Política

Costa Neto revela resistência de Bolsonaro à presença de Michelle no Executivo

Presidente do PL afirma que ex-presidente prefere manter esposa fora do governo, mas reconhece carisma e potencial político de Michelle.

01/03/2026
Costa Neto revela resistência de Bolsonaro à presença de Michelle no Executivo
Costa Neto revela resistência de Bolsonaro à presença de Michelle no Executivo - Foto: Reprodução

O presidente nacional do Partido Liberal (PL), Valdemar Costa Neto, afirmou que Jair Bolsonaro (PL) demonstra resistência à possibilidade de sua esposa, Michelle Bolsonaro, ocupar cargos no Poder Executivo. As declarações foram feitas durante entrevista ao programa Canal Livre, da Band.

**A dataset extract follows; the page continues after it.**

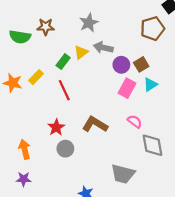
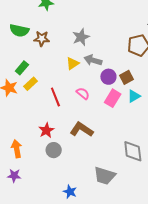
green semicircle: (20, 37) -> (19, 30), moved
green rectangle: (63, 62) -> (22, 68), moved
pink semicircle: (135, 121) -> (83, 93), moved

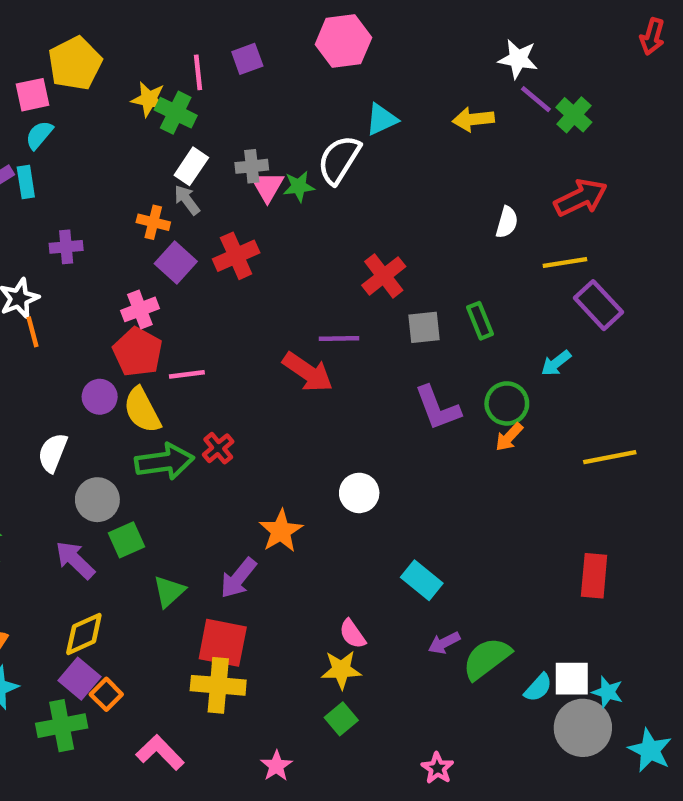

Segundo publicação do site da emissora neste domingo, 1º de março, Costa Neto elogiou o potencial político de Michelle. "A Michelle é um fenômeno, ela tem um carisma impressionante", afirmou.

Apesar dos elogios, o dirigente do PL destacou a falta de entusiasmo do ex-presidente. "O Bolsonaro não queria a Michelle no Executivo, ele tem essa resistência", disse.

Costa Neto também comentou que o partido avalia diversas opções para a sucessão de Bolsonaro, mas destacou que o "fenômeno Michelle" é real e comprovado em pesquisas de intenção de voto.

Flávio Bolsonaro

O presidente do PL apontou o senador Flávio Bolsonaro (PL-RJ) como possível sucessor do ex-presidente, destacando que o parlamentar "raciocina mais" e "ouve mais os outros".

De acordo com a publicação, Costa Neto descreveu Flávio como "equilibrado" e classificou Jair Bolsonaro como "não uma pessoa normal como nós".

Ele explicou que a escolha de Flávio como possível sucessor foi uma decisão pessoal do pai, com o objetivo de manter o nome da família em evidência e garantir a continuidade do legado político.

Entre os possíveis nomes para compor a chapa de Flávio como vice, Costa Neto citou a senadora Tereza Cristina (PP-MS) e o governador de Minas Gerais, Romeu Zema (Novo).

Confiança nas urnas eletrônicas

Ao ser questionado sobre a pauta do voto impresso, Costa Neto afirmou que sempre confiou nas urnas eletrônicas. Ainda segundo o site da emissora, ele revelou ter sido pressionado por Bolsonaro a acionar a Justiça contra as urnas, mesmo sem provas de irregularidades.

"O pessoal da direita briga comigo por causa disso, mas eu sempre confiei nas urnas", declarou o presidente da legenda.

Sobre a pressão de Bolsonaro, Costa Neto confessou arrependimento pela decisão, que resultou em multa de R$ 22,9 milhões e no bloqueio das contas do partido. "Ele estava abatido demais, eu não queria contrariar", relatou.

O dirigente também descreveu o impacto financeiro da multa como devastador. "Nós ficamos sem um tostão", concluiu.